Caleb's bedroom was a door among doors; it was located in a lit, completely wooden hallway that was two turns to the left away from the upstairs catwalk. We walked there in silence, Caleb stalking hastily beside me, his hand still clinging to mine. Once we reached an ordinary maple door, he turned the knob and clicked the yellow lights on, brightening up the room with the same warmth that filled the area downstairs.

His room was a large rectangular area with bare wooden walls, a bed on the right side and a high wardrobe chest leaning against the wall opposite. A large window with an arced top was on the same wall as his bed, hovering just above the wooden headboard. All of the furniture occupying the room matched the cheerful brown color of the floors and walls and roof. A deep blue oval rug took up the space in the center of the floor, just in front of the full-sized bed. It matched the comforter set layered over his mattress.

"Wow," I remarked, "this place looks so clean. Are you sure it's your room? Because after what I saw at your apartment..."

"My mom would kill me if this place was a mess," he replied. His voice and eyes were unreadable.

Caleb retrieved my bags for me while I wandered around his room, picking up random things like the picture of him with his friends that stood propped on the night stand beside his bed, and the dirty baseball that sat on one of the tiered shelves on the wall. On the other side of that same wall was another set of shelves settled one above the other. Instead of holding miscellaneous, boyish objects, it carried rows and rows of books. I ran my fingers over the ridged spines. Some of them were informational books like dictionaries, encyclopedias-even a few educational textbooks were there, like Calculus and American History. Most of the books, however, were novels of all different sorts: scary ghost-related books, action books about guns and cars, paranormal books about demons and warlocks, and even sad tales about cancer.

I was a bit surprised at this. I didn't make Caleb out to be much of a reader.

I was in the middle of examining the mess of clothes and random objects stuffed into his wardrobe chest-so this is how boys clean up, I thought-when the sound of the bedroom door alerted me that someone was coming inside.

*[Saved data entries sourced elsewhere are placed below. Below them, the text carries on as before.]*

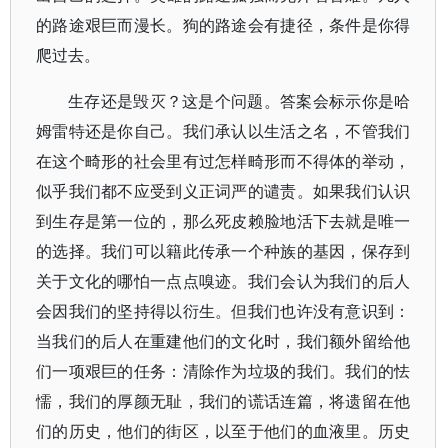
的路途艰巨而漫长。狗的路途会有捷径，条件是你得
爬过去。
生存还是毁灭？这是个问题。答案会标示你是哈
姆雷特还是你自己。我们承认以生活之名，不管我们
在这个畸形的社会里有过怎样畸形而不得体的举动，
似乎我们都不应受到义正词严的谴责。如果我们认识
到生存是第一位的，那么死皮赖脸地活下去就是唯一
的选择。我们可以籍此传承一个种族的基因，保存到
关于文化的哪怕一点点嗅迹。我们会认为我们的后人
会因我们的坚持得以衍生。但我们也许没有意识到：
当我们的后人在重建他们的文化时，我们额外留给他
们一项艰巨的任务：清除作为垃圾的我们。我们的怯
懦，我们的厚颜无耻，我们的谎话连篇，将遗留在他
们的历史，他们的街区，以至于他们的血液里。历史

Caleb gently placed all of my bags onto the floor-there was even one balanced on his head because there wasn't any space on his shoulders to hang it from, and his hands were already fully-occupied with stacks of zippered duffel bags. I smiled at how ridiculous and sweet it was of him to go through all that work just to bring my bags upstairs in one shot.

We didn't really speak much to each other-a fact that I blamed him for, because he was the one who answered my attempts at conversation with short, clipped replies that threatened to drive me mad. It was awkward and extremely uncomfortable, mainly because I wasn't sure what to attribute his quietness to. Was he mad at me? Mad at his dad? At Joel? Maybe he was just silent because he was lost in thought, perhaps worried about what was to come. I knew I was.

There came a point, though, where talking became absolutely necessary. I had just come out of the bathroom that stood between the two shelves on either side of the wall. My body was clad in my skimpy pajamas and my feet were bare of any shoes and socks. Caleb had been setting up his bed on the blue rug at the foot of the large four-poster mattress, adding extra blankets and pillows for comfort. He had on a pair of plaid boxer shorts and a white wife-beater tank top.